Its Smart Calories brand targets not only youthful, white-collar women looking to lose weight, but also people on the road, working overtime and practising intermittent fasting – scenarios for a growing number of city dwellers as they juggle a faster-paced lifestyle with greater social emphasis on body image.

China’s meal replacement market was worth roughly $8 billion in 2017, accounting for 12% of the global market, according to Euromonitor. By 2022 it could potentially double to $17 billion. This trajectory is fuelling the fortunes of Hangzhou Hengmei, a synthetic food contractor that reported a quadrupling of sales between 2016 and 2018 to over Rmb100 million.

Also significant is the number of new brands propelling the sector’s growth. Switzerland’s Nestlé has launched three meal replacement labels (i.e. NesQino, OPTIFAST, and Build U) since 2019, alongside a dozen local players including WonderLab, MissZero, ffit8, and Keep, a homegrown social fitness app.

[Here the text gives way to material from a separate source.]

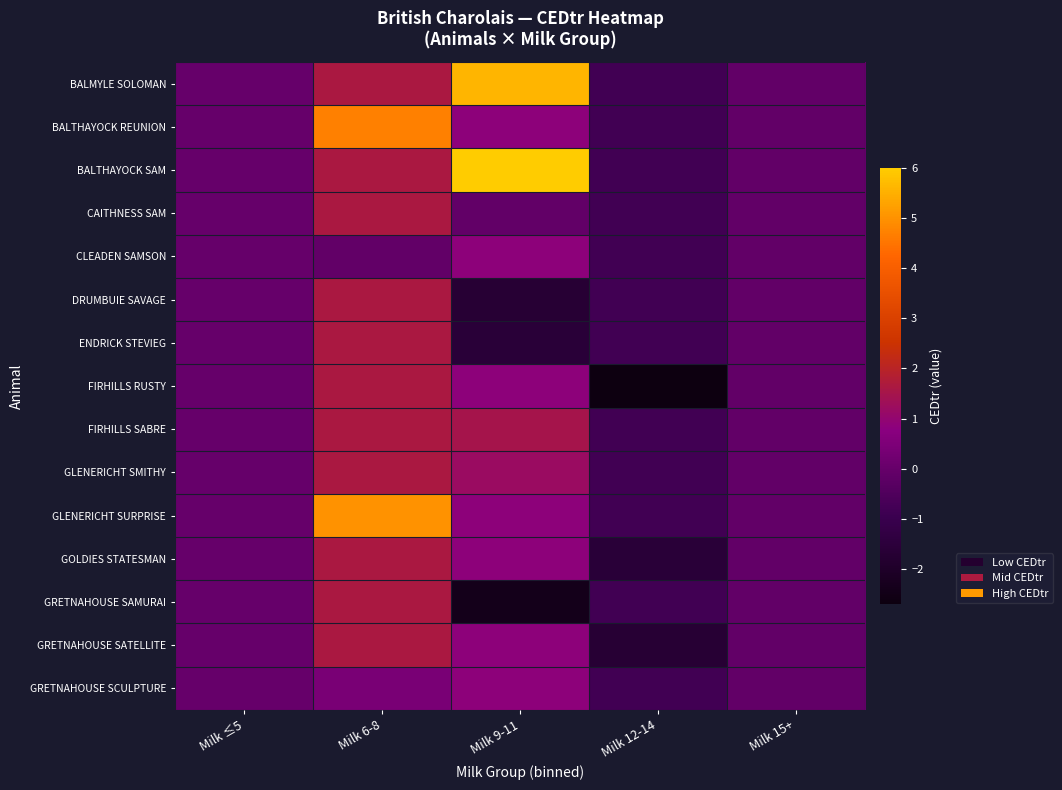

Which series has the largest total across all categories?

BALTHAYOCK SAM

The trend explains why Pepsi has chosen Smart Calories to draw attention to its social e-commerce platform in China, which it has established with a view to capturing another big market: healthy snacks. We reported in March that the company acquired Be & Cheery, a Hangzhou-based online snack retailer, after becoming the second largest shareholder of Natural Food International, China’s second-largest health food producer (see WiC485). The new investments aim to help the company cushion falls in junk food sales as the likes of carbonated drinks and potato chips are shunned by more health conscious consumers.

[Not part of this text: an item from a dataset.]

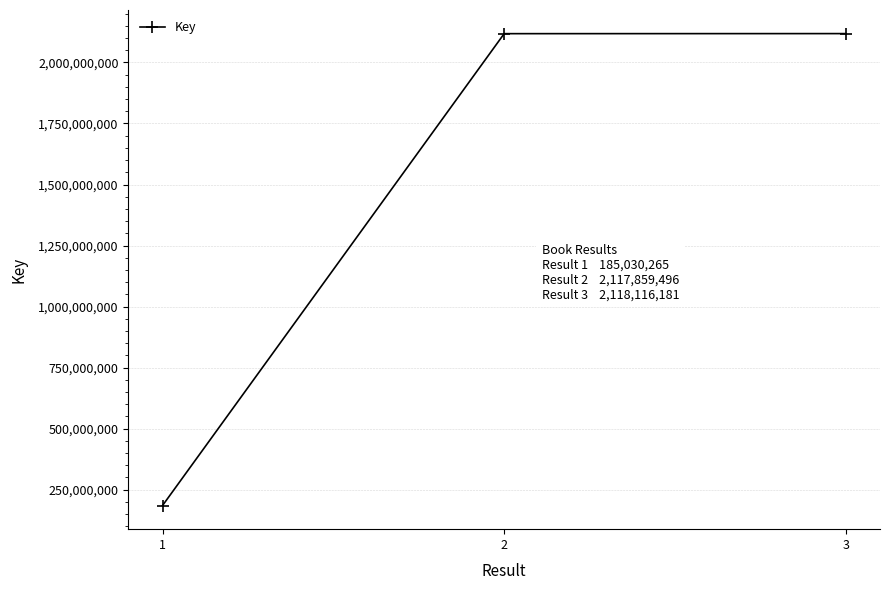

Which category has the lowest value across all series?

1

But the bigger issue that Pepsi has to deal with at present is the coronavirus outbreak at its factory on the outskirts of Beijing. As of June 20, eight workers were found to be infected, of which two had visited the capital’s Xinfadi wholesale food market, where the second wave of infections began (see WiC500).

Pepsi said that 480 employees had been sent to quarantine and all had tested negative for the virus. Production at the plant, which focuses on Lay’s chips, has also been suspended to allow for a disinfection process amid wider consumer concerns over potential contamination of Pepsi products.